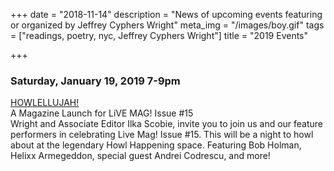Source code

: +++
date = "2018-11-14"
description = "News of upcoming events featuring or organized by Jeffrey Cyphers Wright"
meta_img = "/images/boy.gif"
tags = ["readings, poetry, nyc, Jeffrey Cyphers Wright"]
title = "2019 Events"

+++

### Saturday, January 19, 2019 7-9pm
[HOWLELLUJAH!](https://www.howlarts.org/event/howlellujah-launch-for-live-mag-issue-15/)   
A Magazine Launch for LiVE MAG! Issue #15  
Wright and Associate Editor Ilka Scobie, invite you to join us and our feature performers in celebrating Live Mag! Issue #15. This will be a night to howl about at the legendary Howl Happening space. Featuring Bob Holman, Helixx Armegeddon, special guest Andrei Codrescu, and more!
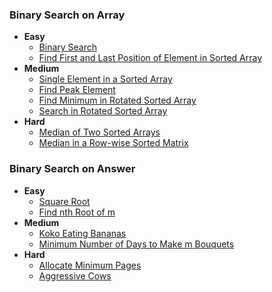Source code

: ### **Binary Search on Array**
  - **Easy**
    - [Binary Search](https://leetcode.com/problems/binary-search/description/)
    - [Find First and Last Position of Element in Sorted Array](https://leetcode.com/problems/find-first-and-last-position-of-element-in-sorted-array/description/)
  - **Medium**
    - [Single Element in a Sorted Array](https://leetcode.com/problems/single-element-in-a-sorted-array/description/)
    - [Find Peak Element](https://leetcode.com/problems/find-peak-element/description/)
    - [Find Minimum in Rotated Sorted Array](https://leetcode.com/problems/find-minimum-in-rotated-sorted-array/description/)
    - [Search in Rotated Sorted Array](https://leetcode.com/problems/search-in-rotated-sorted-array/description/)
  - **Hard**
    - [Median of Two Sorted Arrays](https://leetcode.com/problems/median-of-two-sorted-arrays/description/)
    - [Median in a Row-wise Sorted Matrix](https://www.geeksforgeeks.org/problems/median-in-a-row-wise-sorted-matrix1527/1)

### **Binary Search on Answer**
  - **Easy**
    - [Square Root](https://leetcode.com/problems/sqrtx/description/)
    - [Find nth Root of m](https://www.geeksforgeeks.org/problems/find-nth-root-of-m5843/1)
  - **Medium**
    - [Koko Eating Bananas](https://leetcode.com/problems/koko-eating-bananas/description/)
    - [Minimum Number of Days to Make m Bouquets](https://leetcode.com/problems/minimum-number-of-days-to-make-m-bouquets/description/)
  - **Hard**
    - [Allocate Minimum Pages](https://www.geeksforgeeks.org/problems/allocate-minimum-number-of-pages0937/1)
    - [Aggressive Cows](https://www.geeksforgeeks.org/problems/aggressive-cows/0)
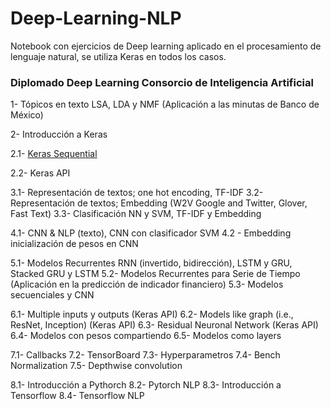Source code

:# Deep-Learning-NLP
Notebook con ejercicios de Deep learning aplicado en el procesamiento de lenguaje natural, se utiliza Keras en todos los casos.

 ### Diplomado Deep Learning Consorcio de Inteligencia Artificial 
 1- Tópicos en texto LSA, LDA y NMF (Aplicación a las minutas de Banco de México)
 
 2- Introducción a Keras
 
 2.1- [Keras Sequential](https://nbviewer.jupyter.org/github/hairo1421/Deep-Learning-NLP/blob/master/2-%20Introducci%C3%B3n%20a%20Keras.ipynb)
 
 2.2- Keras API
 
 3.1- Representación de textos; one hot encoding, TF-IDF
 3.2- Representación de textos; Embedding (W2V Google and Twitter, Glover, Fast Text)
 3.3- Clasificación NN y SVM, TF-IDF y Embedding
 
 4.1- CNN & NLP (texto), CNN con clasificador SVM 
 4.2 - Embedding inicialización de pesos en CNN
 
 5.1-  Modelos Recurrentes RNN (invertido, bidirección), LSTM y GRU, Stacked GRU y LSTM
 5.2-  Modelos Recurrentes para Serie de Tiempo (Aplicación en la predicción de indicador financiero)
 5.3-  Modelos secuenciales y CNN
 
 6.1- Multiple inputs y outputs (Keras API)
 6.2- Models like graph (i.e., ResNet, Inception) (Keras API)
 6.3- Residual Neuronal Network (Keras API)
 6.4- Modelos con pesos compartiendo 
 6.5- Modelos como layers
 
 7.1- Callbacks
 7.2- TensorBoard
 7.3- Hyperparametros
 7.4- Bench Normalization 
 7.5- Depthwise convolution
 
 8.1- Introducción a Pythorch
 8.2- Pytorch NLP 
 8.3- Introducción a  Tensorflow
 8.4- Tensorflow NLP 
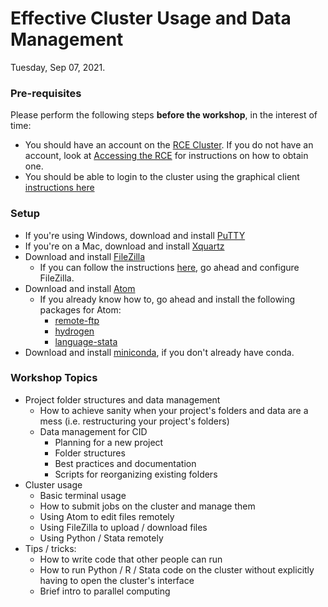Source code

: # Effective Cluster Usage and Data Management

Tuesday, Sep 07, 2021.

### Pre-requisites

Please perform the following steps **before the workshop**, in the interest of time:

- You should have an account on the [RCE Cluster](https://rce-docs.hmdc.harvard.edu/). If you do not have an account, look at [Accessing the RCE](https://rce-docs.hmdc.harvard.edu/book/accessing-rce-0) for instructions on how to obtain one.
- You should be able to login to the cluster using the graphical client [instructions here](https://rce-docs.hmdc.harvard.edu/nx4)

### Setup

- If you're using Windows, download and install [PuTTY](https://www.putty.org/)
- If you're on a Mac, download and install [Xquartz](https://www.xquartz.org/)
- Download and install [FileZilla](https://rce-docs.hmdc.harvard.edu/book/installing-filezilla)
    + If you can follow the instructions [here](https://rce-docs.hmdc.harvard.edu/book/configuring-filezilla), go ahead and configure FileZilla.
- Download and install [Atom](https://atom.io/)
    + If you already know how to, go ahead and install the following packages for Atom:
        - [remote-ftp](https://atom.io/packages/remote-ftp)
        - [hydrogen](https://atom.io/packages/hydrogen)
        - [language-stata](https://atom.io/packages/language-stata)
- Download and install [miniconda](https://docs.conda.io/en/latest/miniconda.html), if you don't already have conda.


### Workshop Topics

- Project folder structures and data management
    + How to achieve sanity when your project's folders and data are a mess (i.e. restructuring your project's folders)
    + Data management for CID
        - Planning for a new project
        - Folder structures
        - Best practices and documentation
        - Scripts for reorganizing existing folders
- Cluster usage
    + Basic terminal usage
    + How to submit jobs on the cluster and manage them
    + Using Atom to edit files remotely
    + Using FileZilla to upload / download files
    + Using Python / Stata remotely
- Tips / tricks:
	+ How to write code that other people can run
    + How to run Python / R / Stata code on the cluster without explicitly having to open the cluster's interface
    + Brief intro to parallel computing
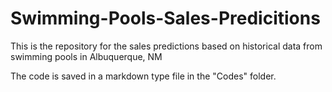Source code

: # Swimming-Pools-Sales-Predicitions
This is the repository for the sales predictions based on historical data from swimming pools in Albuquerque, NM

The code is saved in a markdown type file in the "Codes" folder.
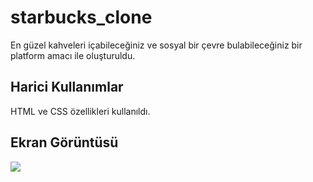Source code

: <h1>starbucks_clone</h1>

En güzel kahveleri içabileceğiniz ve sosyal bir çevre bulabileceğiniz bir platform amacı ile oluşturuldu.

<h2>Harici Kullanımlar</h2>

HTML ve CSS özellikleri kullanıldı.

<h2>Ekran Görüntüsü</h2>

![](ekran.gif)

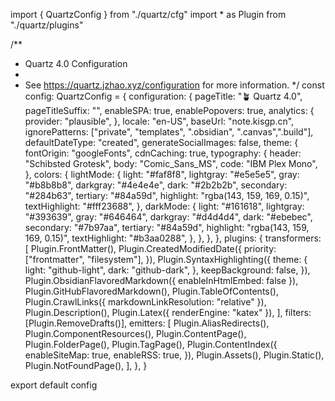 import { QuartzConfig } from "./quartz/cfg"
import \* as Plugin from "./quartz/plugins"

/\*\*

- Quartz 4.0 Configuration
-
- See https://quartz.jzhao.xyz/configuration for more information.
  \*/
  const config: QuartzConfig = {
  configuration: {
  pageTitle: "🪴 Quartz 4.0",
  pageTitleSuffix: "",
  enableSPA: true,
  enablePopovers: true,
  analytics: {
  provider: "plausible",
  },
  locale: "en-US",
  baseUrl: "note.kisgp.cn",
  ignorePatterns: ["private", "templates", ".obsidian", ".canvas",".build"],
  defaultDateType: "created",
  generateSocialImages: false,
  theme: {
  fontOrigin: "googleFonts",
  cdnCaching: true,
  typography: {
  header: "Schibsted Grotesk",
  body: "Comic_Sans_MS",
  code: "IBM Plex Mono",
  },
  colors: {
  lightMode: {
  light: "#faf8f8",
  lightgray: "#e5e5e5",
  gray: "#b8b8b8",
  darkgray: "#4e4e4e",
  dark: "#2b2b2b",
  secondary: "#284b63",
  tertiary: "#84a59d",
  highlight: "rgba(143, 159, 169, 0.15)",
  textHighlight: "#fff23688",
  },
  darkMode: {
  light: "#161618",
  lightgray: "#393639",
  gray: "#646464",
  darkgray: "#d4d4d4",
  dark: "#ebebec",
  secondary: "#7b97aa",
  tertiary: "#84a59d",
  highlight: "rgba(143, 159, 169, 0.15)",
  textHighlight: "#b3aa0288",
  },
  },
  },
  },
  plugins: {
  transformers: [
  Plugin.FrontMatter(),
  Plugin.CreatedModifiedDate({
  priority: ["frontmatter", "filesystem"],
  }),
  Plugin.SyntaxHighlighting({
  theme: {
  light: "github-light",
  dark: "github-dark",
  },
  keepBackground: false,
  }),
  Plugin.ObsidianFlavoredMarkdown({ enableInHtmlEmbed: false }),
  Plugin.GitHubFlavoredMarkdown(),
  Plugin.TableOfContents(),
  Plugin.CrawlLinks({ markdownLinkResolution: "relative" }),
  Plugin.Description(),
  Plugin.Latex({ renderEngine: "katex" }),
  ],
  filters: [Plugin.RemoveDrafts()],
  emitters: [
  Plugin.AliasRedirects(),
  Plugin.ComponentResources(),
  Plugin.ContentPage(),
  Plugin.FolderPage(),
  Plugin.TagPage(),
  Plugin.ContentIndex({
  enableSiteMap: true,
  enableRSS: true,
  }),
  Plugin.Assets(),
  Plugin.Static(),
  Plugin.NotFoundPage(),
  ],
  },
  }

export default config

*Aim of the task:* Select every line above that contains the word "Recurrentes", matching its capitalization exactly.

*Answer to this exercise:*
 5.1-  Modelos Recurrentes RNN (invertido, bidirección), LSTM y GRU, Stacked GRU y LSTM
 5.2-  Modelos Recurrentes para Serie de Tiempo (Aplicación en la predicción de indicador financiero)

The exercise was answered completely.